→ **Problem requirements**: Repeat exactly the lines that run from the start of the records below to the line with "utilizados para o", including both of those lines but not the pictures.

··· Data section

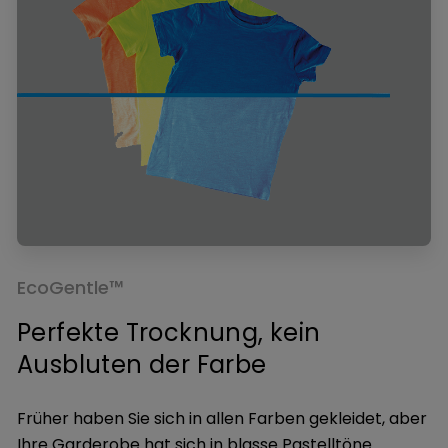
EcoGentle™
Perfekte Trocknung, kein
Ausbluten der Farbe
Früher haben Sie sich in allen Farben gekleidet, aber
Ihre Garderobe hat sich in blasse Pastelltöne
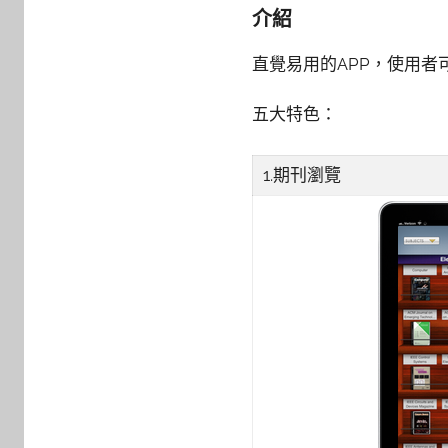
y
介紹
s
h
直覺易用的APP，使用
a
s
五大特色：
h
a
1.期刊瀏覽
l
a
l
a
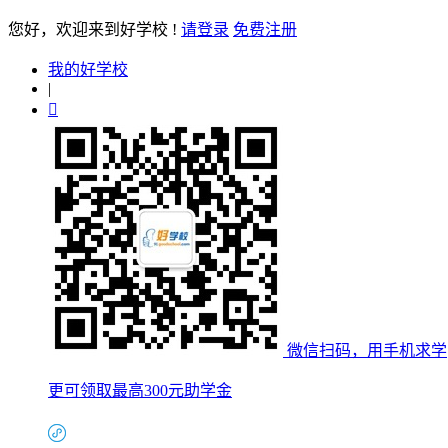
您好
，欢迎来到好学校 !
请登录
免费注册
我的好学校
|

微信扫码，用手机求学
更可领取最高300元助学金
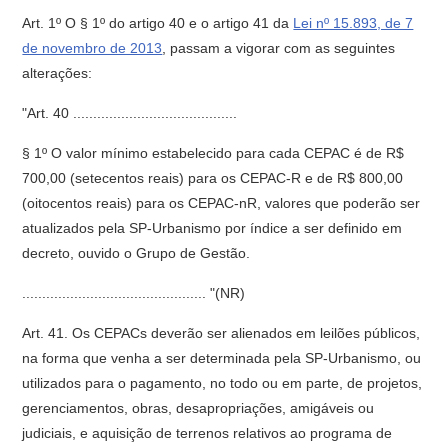
Art. 1º O § 1º do artigo 40 e o artigo 41 da
Lei nº 15.893, de 7
de novembro de 2013
, passam a vigorar com as seguintes
alterações:
"Art. 40 .........................................
§ 1º O valor mínimo estabelecido para cada CEPAC é de R$
700,00 (setecentos reais) para os CEPAC-R e de R$ 800,00
(oitocentos reais) para os CEPAC-nR, valores que poderão ser
atualizados pela SP-Urbanismo por índice a ser definido em
decreto, ouvido o Grupo de Gestão.
.............................................. "(NR)
Art. 41. Os CEPACs deverão ser alienados em leilões públicos,
na forma que venha a ser determinada pela SP-Urbanismo, ou
utilizados para o pagamento, no todo ou em parte, de projetos,
gerenciamentos, obras, desapropriações, amigáveis ou
judiciais, e aquisição de terrenos relativos ao programa de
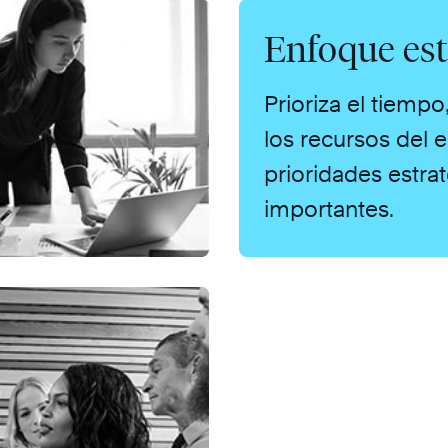
Enfoque est
Prioriza el tiempo,
los recursos del 
prioridades estra
importantes.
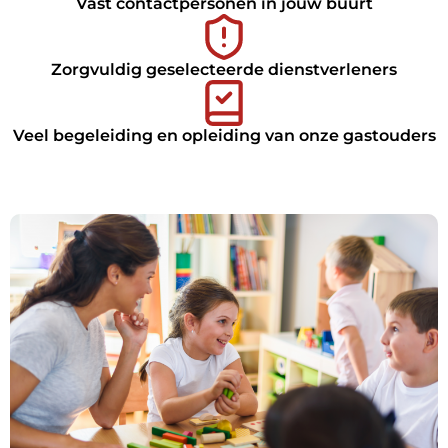
Vast contactpersonen in jouw buurt
Zorgvuldig geselecteerde dienstverleners
Veel begeleiding en opleiding van onze gastouders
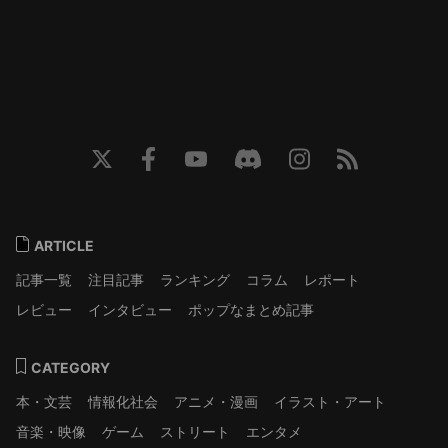
ARTICLE
記事一覧
注目記事
ランキング
コラム
レポート
レビュー
インタビュー
ポップなまとめ記事
CATEGORY
本・文芸
情報化社会
アニメ・漫画
イラスト・アート
音楽・映像
ゲーム
ストリート
エンタメ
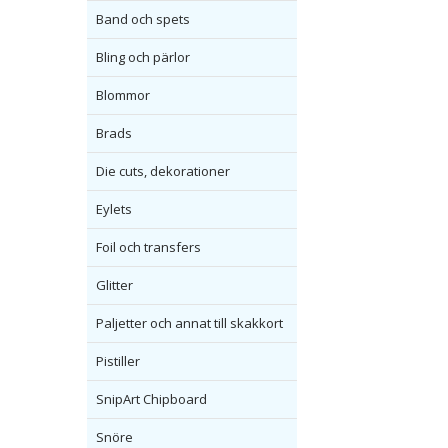
Band och spets
Bling och pärlor
Blommor
Brads
Die cuts, dekorationer
Eylets
Foil och transfers
Glitter
Paljetter och annat till skakkort
Pistiller
SnipArt Chipboard
Snöre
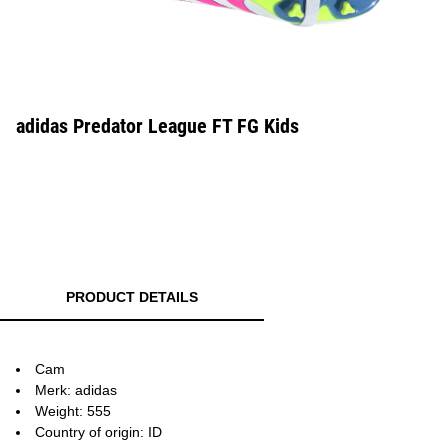
adidas Predator League FT FG Kids
PRODUCT DETAILS
Cam
Merk: adidas
Weight: 555
Country of origin: ID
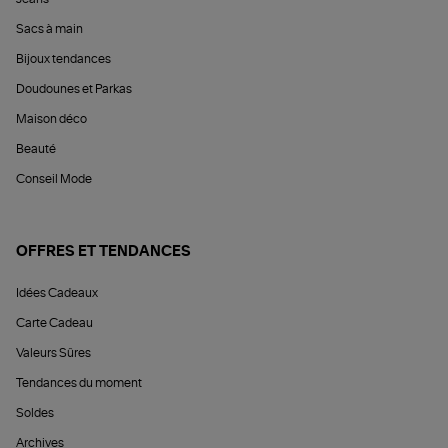
Sacs à main
Bijoux tendances
Doudounes et Parkas
Maison déco
Beauté
Conseil Mode
OFFRES ET TENDANCES
Idées Cadeaux
Carte Cadeau
Valeurs Sûres
Tendances du moment
Soldes
Archives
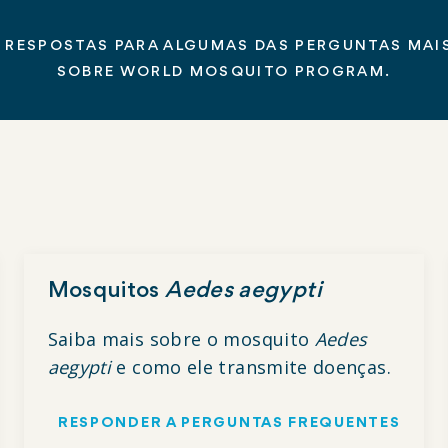
 RESPOSTAS PARA ALGUMAS DAS PERGUNTAS MAI
SOBRE WORLD MOSQUITO PROGRAM.
Mosquitos
Aedes aegypti
Saiba mais sobre o mosquito
Aedes
aegypti
e como ele transmite doenças.
RESPONDER A PERGUNTAS FREQUENTES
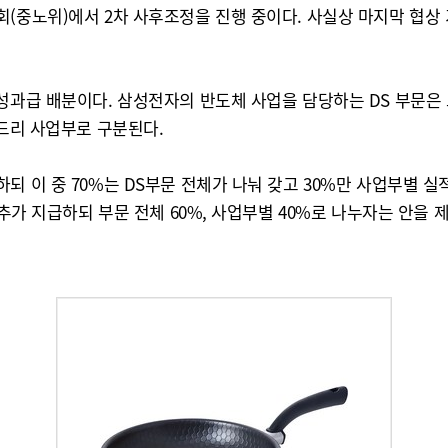
(중노위)에서 2차 사후조정을 진행 중이다. 사실상 마지막 협상
 성과급 배분이다. 삼성전자의 반도체 사업을 담당하는 DS 부문은
운드리 사업부로 구분된다.
되 이 중 70%는 DS부문 전체가 나눠 갖고 30%만 사업부별 
 추가 지급하되 부문 전체 60%, 사업부별 40%로 나누자는 안을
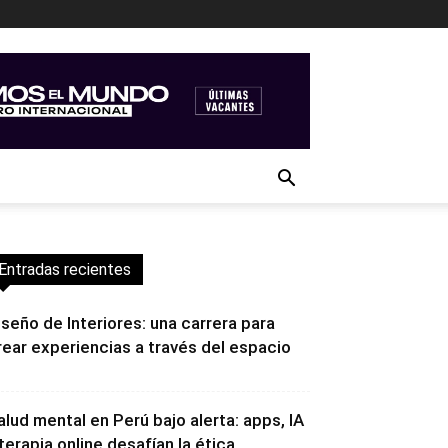
Entradas recientes
iseño de Interiores: una carrera para
rear experiencias a través del espacio
alud mental en Perú bajo alerta: apps, IA
 terapia online desafían la ética...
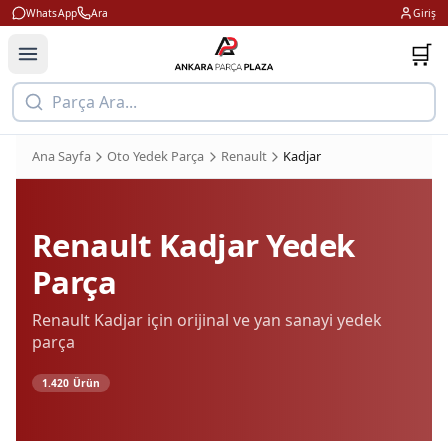
WhatsApp
Ara
Giriş
🛒
Parça Ara...
Ana Sayfa
Oto Yedek Parça
Renault
Kadjar
Renault
Kadjar
Yedek
Parça
Renault
Kadjar
için orijinal ve yan sanayi yedek
parça
1.420
Ürün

······

→ **Reply**:
EcoGentle™
Perfekte Trocknung, kein
Ausbluten der Farbe
Früher haben Sie sich in allen Farben gekleidet, aber
Ihre Garderobe hat sich in blasse Pastelltöne
y
介紹
s
h
直覺易用的APP，使用
a
s
五大特色：
h
a
1.期刊瀏覽
l
a
l
a
您好
，欢迎来到好学校 !
请登录
免费注册
我的好学校
|

微信扫码，用手机求学
更可领取最高300元助学金
Art. 1º O § 1º do artigo 40 e o artigo 41 da
Lei nº 15.893, de 7
de novembro de 2013
, passam a vigorar com as seguintes
alterações:
"Art. 40 .........................................
§ 1º O valor mínimo estabelecido para cada CEPAC é de R$
700,00 (setecentos reais) para os CEPAC-R e de R$ 800,00
(oitocentos reais) para os CEPAC-nR, valores que poderão ser
atualizados pela SP-Urbanismo por índice a ser definido em
decreto, ouvido o Grupo de Gestão.
.............................................. "(NR)
Art. 41. Os CEPACs deverão ser alienados em leilões públicos,
na forma que venha a ser determinada pela SP-Urbanismo, ou
utilizados para o pagamento, no todo ou em parte, de projetos,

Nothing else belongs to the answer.